Anisotropic Mechanical Behavior in an Extruded AZ31 Magnesium Alloy: Experimental and Crystal Plasticity Modeling

Abstract

The mechanical anisotropy on extruded AZ31 magnesium alloy bar has been investigated by combining experimental measurement and crystal plasticity modeling. Monotonic tension and compression are conducted in four loading directions with the oblique angle φ of 0°, 30°, 60° and 90° from extrusion radial direction to extrusion direction, and are also simulated by visco-plastic self-consistent model with considering twinning and detwinning scheme at the first time. The simulation results are well in agreement with the corresponding experimental data.

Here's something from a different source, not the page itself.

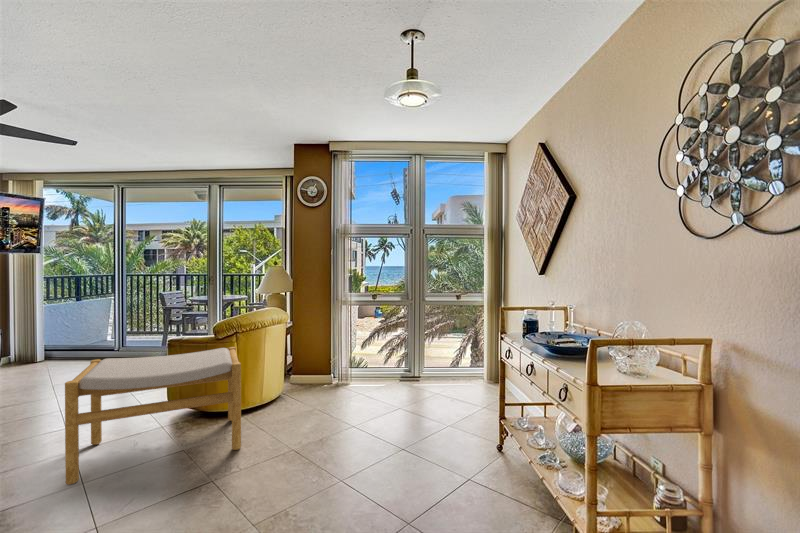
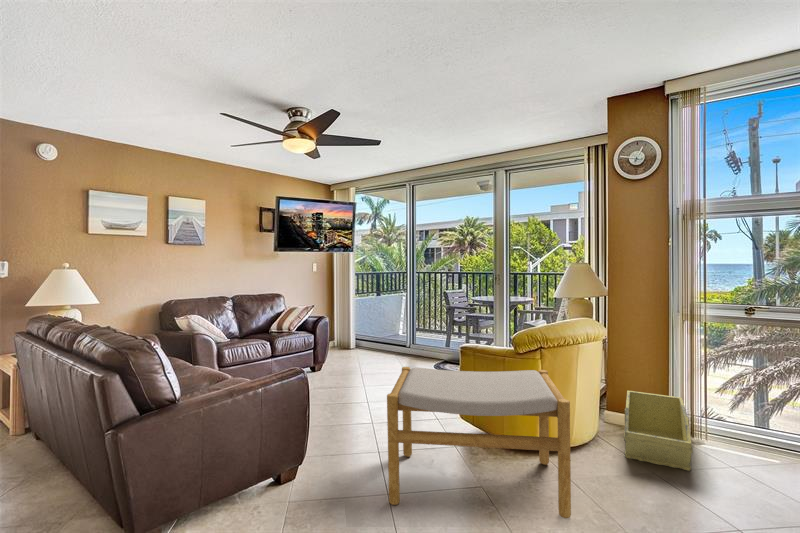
storage bin: none [293,357,338,404] -> present [624,390,693,471]

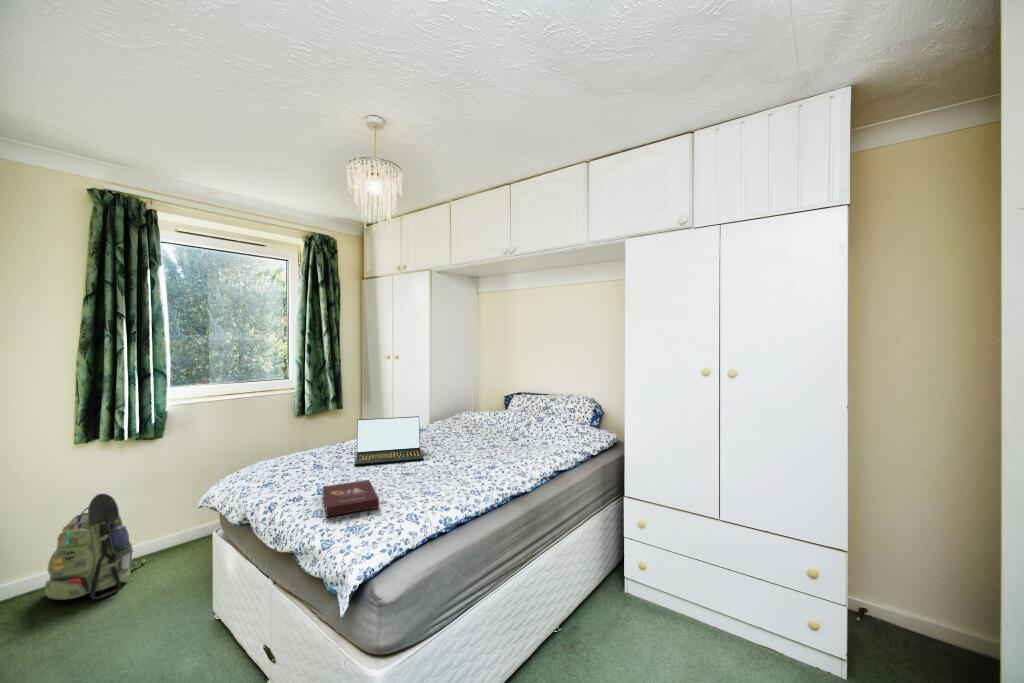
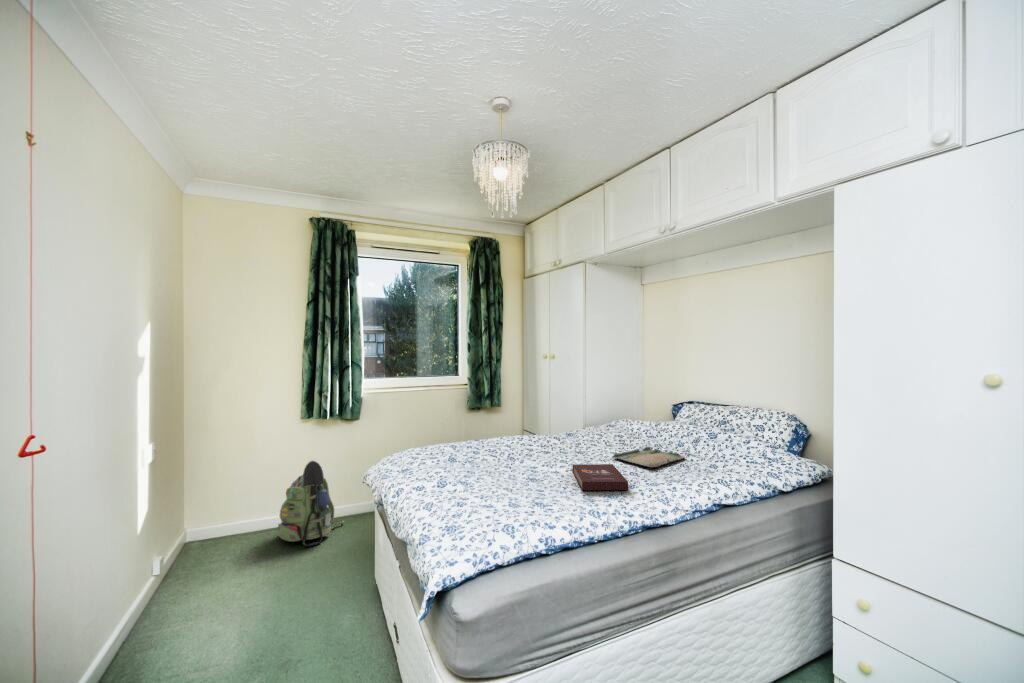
laptop: present [355,416,424,465] -> none [485,417,558,466]
tray: none [469,433,525,450] -> present [613,447,685,467]
book: present [323,480,379,517] -> present [573,464,628,490]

Combined with the Schmid factor (SF), the anisotropic mechanical behaviors including yield strength, ultimate strength and strain hardening rate are interpreted with the predicted relative activities of deformation modes, texture evolution and twin volume fraction. With the loading angle varying from 0° to 90°, it is found that prismatic slip becomes the primary deformation mode with the decreasing relative activities of basal slip and extension twinning in tension. While the deformation mechanism is more complex in compression: Extension twinning gets great activation at the beginning of the deformation, especially under compression along 90°; basal slip and pyramidal < c + a > slip dominate the late deformation of compression along 0° and 30°, while basal slip and prismatic slip are dominated modes in compression along 60° and 90°. Additionally, different \(\{{{10}\stackrel{{-}}{1}{{2}}}\}\) twinning behaviors with two or three and one or two pairs of twin variants being activated in tension along 30° and compression along 90°, respectively, have a close correlation with the texture evolution to coordinate plastic deformation. The activation of \(\{{{10}\stackrel{{-}}{1}{{2}}}\}\) twinning, which varies with the loading angle φ, results in the increased trend of strain hardening rate. Following the exhausting of twinning, non-basal slips with the highest SF become the primary deformation mode subsequently, contributing to the decreasing trend in hardening behavior and the anisotropy of ultimate strength.